Die Deutsche Bundesbank und die Bundesanstalt für Finanzdienstleistungsaufsicht (Bafin) liegen im Umgang mit möglichen Klima- und Naturrisiken für die Stabilität des Finanzsystems im weltweiten Vergleich im Mittelfeld. Dies zeigt der WWF in seinem ersten SUSREG-Jahresbericht (Sustainable Financial Regulations and Central Bank Activities). Der Bericht bewertet Maßnahmen, Vorgehen und Fortschritte, die von Zentralbanken, Bankenregulierungs- und -aufsichtsbehörden ergriffen wurden, um ökologische und soziale Belange in ihre Mandate und Aktivitäten zu integrieren.

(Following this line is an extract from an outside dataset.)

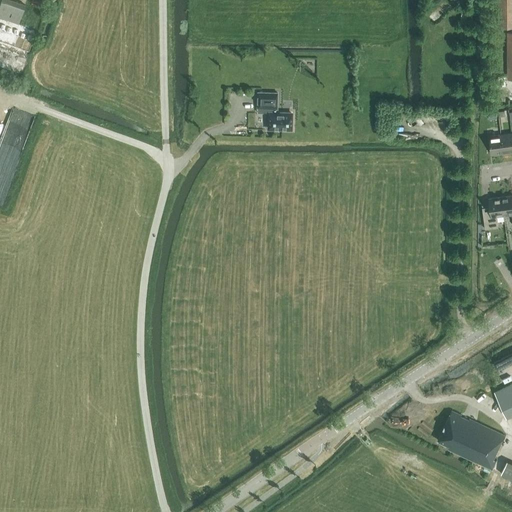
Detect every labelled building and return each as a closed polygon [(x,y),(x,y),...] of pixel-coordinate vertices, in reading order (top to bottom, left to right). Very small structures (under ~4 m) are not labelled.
[(0,17),(18,24),(25,5),(11,0),(1,0),(0,3),(0,17)] [(511,0),(498,0),(498,27),(511,26),(511,32),(507,32),(508,79),(511,79),(511,0)] [(270,112),(269,112),(268,129),(291,129),(291,113),(276,113),(276,109),(277,109),(278,93),(258,92),(257,97),(258,97),(258,103),(257,103),(257,108),(270,108),(270,112)] [(489,119),(497,118),(496,111),(488,112),(489,119)] [(501,134),(503,153),(511,151),(511,138),(511,133),(501,134)] [(492,154),(503,153),(501,134),(490,136),(492,154)] [(511,216),(511,195),(501,197),(504,215),(511,214),(511,216)] [(496,216),(504,215),(501,197),(489,198),(491,212),(483,213),(485,229),(498,227),(496,216)] [(507,417),(511,414),(511,383),(494,392),(507,417)] [(461,415),(451,410),(438,439),(450,445),(448,448),(492,469),(496,460),(494,459),(506,435),(469,418),(469,419),(461,416),(461,415)]
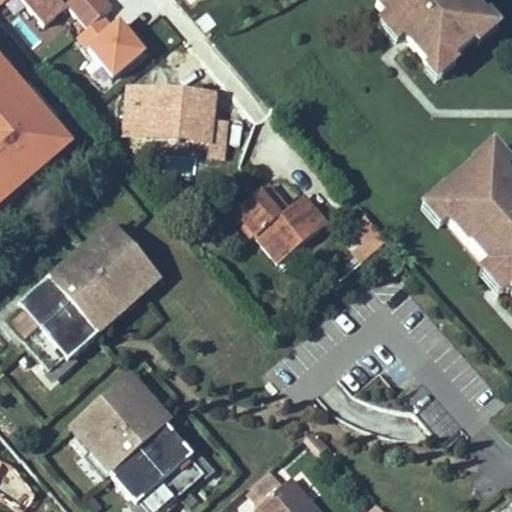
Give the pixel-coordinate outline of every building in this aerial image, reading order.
[(0,0),(0,9),(8,3),(42,41),(72,15),(58,0),(0,0)] [(86,34),(75,43),(112,88),(144,61),(107,16),(113,12),(103,0),(69,0),(73,4),(66,10),(86,34)] [(452,63),(474,44),(477,41),(474,37),(486,27),(483,23),(463,0),(384,0),(376,8),(387,21),(403,39),(429,70),(433,73),(445,62),(448,66),(452,63)] [(477,48),(496,31),(487,20),(483,23),(486,27),(474,37),(477,41),(474,44),(477,48)] [(403,39),(387,21),(380,27),(396,46),(403,39)] [(0,216),(84,143),(0,58),(0,216)] [(436,84),(455,67),(452,63),(448,66),(445,62),(433,73),(429,70),(426,73),(436,84)] [(128,98),(124,139),(177,144),(177,142),(209,145),(214,99),(183,96),(182,104),(155,101),(128,98)] [(511,175),(497,158),(478,174),(475,170),(443,198),(446,202),(434,213),(511,302),(511,175)] [(267,189),(260,196),(279,220),(286,215),(267,189)] [(277,268),(326,228),(303,201),(286,215),(279,220),(260,196),(235,216),(277,268)] [(363,219),(336,242),(360,270),(387,248),(363,219)] [(20,311),(5,324),(49,379),(160,284),(110,227),(16,306),(20,311)] [(127,386),(69,432),(133,511),(139,508),(142,511),(165,511),(204,482),(127,386)] [(2,485),(14,496),(34,478),(26,465),(2,485)] [(314,511),(290,483),(256,511),(314,511)]
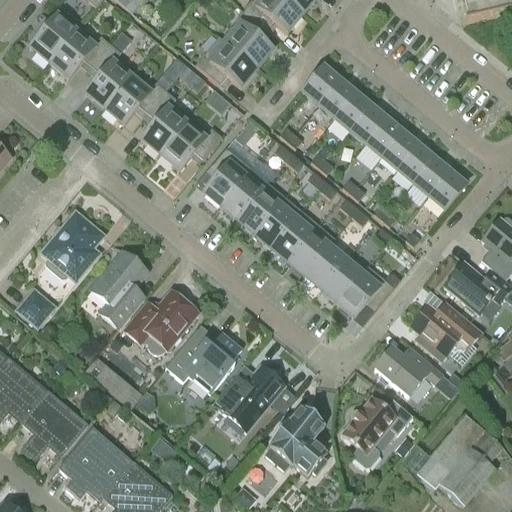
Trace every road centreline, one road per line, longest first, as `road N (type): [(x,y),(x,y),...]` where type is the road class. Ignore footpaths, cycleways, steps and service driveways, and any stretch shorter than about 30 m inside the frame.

„Die SUSREG-Ergebnisse unterstreichen die Notwendigkeit, Zentralbanken und Finanzaufsichtsbehörden für mögliche Klima- und Naturrisiken weiterhin verstärkt zu sensibilisieren und deren Schritte zivilgesellschaftlich zu unterstützen“, sagt Matthias Kopp, Leiter Sustainable Finance beim WWF Deutschland. „Zentralbanken und Bankaufseher haben begonnen, bestehende geldpolitische, regulatorische und aufsichtsrechtliche Instrumente einzusetzen, um sicherzustellen, dass Finanzinstitute und Banken nicht weiterhin Aktivitäten unterstützen, die Klima-, Natur- und biologische Vielfalt zerstören. Allerdings setzt keine Zentralbank Kapital- und Liquiditätsanforderungen nach einem explizit vorsorglichen Ansatz ein, um klima- und naturbedingte finanzielle Risiken zu mindern – auch die deutschen Aufsichtsbehörden sind hier noch im Entwicklungsprozess.“
Die Bafin hat zwar in einem Merkblatt klargestellt, dass Nachhaltigkeitsrisiken klassische finanzielle Risiken darstellen und als solche von den Banken zu behandeln sind. Außerdem verlangt sie darin die umfassende Integration von Nachhaltigkeitsrisiken in Strategie, Risikomanagement, Governance, Führungskultur und -qualifizierung von Banken. Dennoch: „Ein Merkblatt ist noch keine klare Vorgabe, und ohne die Nutzung von bestehenden Sanktionsmechanismen bei Nicht-Erfüllung bleiben die Nachhaltigkeitsanforderung bei Banken schlicht wirkungslos“, kritisiert Matthias Kopp. „Die deutschen Aufsichtsbehörden entwickeln darüber hinaus keine konsistenten Zielbilder oder Szenarien, um sicher zu stellen, dass die ökologische Transformation die Stabilität des Finanzsystems nicht gefährdet. Auch verlangt sie von den beaufsichtigten Banken bisher zu wenig, die ökologischen und sozialen Auswirkungen von Kapitalvergaben zu berücksichtigen.“
Der anstehende Wechsel an der Spitze der Bundesbank und die Neuaufstellung der Finanzaufsicht Bafin sollten daher für eine stärkere Gewichtung von transformationsorientierten Leitplanken genutzt werden. „Angesichts der zunehmenden Evidenz von finanziellen Risiken durch Klimakrise und Verlust der Biodiversität gehört die robuste und umfassende Integration von Nachhaltigkeitsaspekten in bankaufsichtliche und geldpolitische Verfahren zügig angegangen“, fordert Matthias Kopp. „Bereits das bestehende Mandat der Bundesbank kann konsequenter im Hinblick auf nachhaltigkeitsbezogene Transformationserfordernisse ausgeübt werden.“
Der weltweite SUSREG-Report zeigt weiter, nur in 35 Prozent der bewerteten Länder schreiben Aufsichtsbehörden den Banken vor, ein Klima-, Umwelt- und Sozialrisikomanagement zu entwickeln oder zu verbessern. Zu den positiven Beispielen gehören die Europäische Zentralbank (EZB) und die Monetary Authority of Singapore, die neue Richtlinien für das Klima- und Umweltrisikomanagement herausgegeben haben, sowie die Banco Central do Brasil, die ihre bestehenden Risikomanagementvorschriften verschärft hat. Zudem sind mit Blick auf die Zentralbanken ökologische und soziale Kriterien nicht in wichtige geldpolitische Maßnahmen wie Ankäufe von Vermögenswerten, im Rahmenwerk für Kreditsicherheiten oder in Refinanzierungsprogramme integriert. Nur 22 Prozent der relevanten Zentralbanken haben einige dieser Maßnahmen eingeführt, und keine von ihnen erfüllt die entsprechenden SUSREG-Indikatoren vollständig.
Zum Report
Nach der Veröffentlichung des SUSREG-Rahmenwerks und des dazugehörigen Online-Tracking-Tools im April 2021 stellt der WWF die Ergebnisse in einem jährlichen Bericht vor. SUSREG deckt 38 Länder in Nord- und Südamerika, Europa, dem Nahen Osten, Afrika und dem asiatisch-pazifischen Raum ab, darunter die meisten Mitglieder und Beobachter des Basler Ausschusses für Bankenaufsicht. Auf sie entfallen mehr als 90 Prozent des weltweiten BIP, 80 Prozent der gesamten Treibhausgasemissionen und 11 der 17 Länder mit der größten biologischen Vielfalt.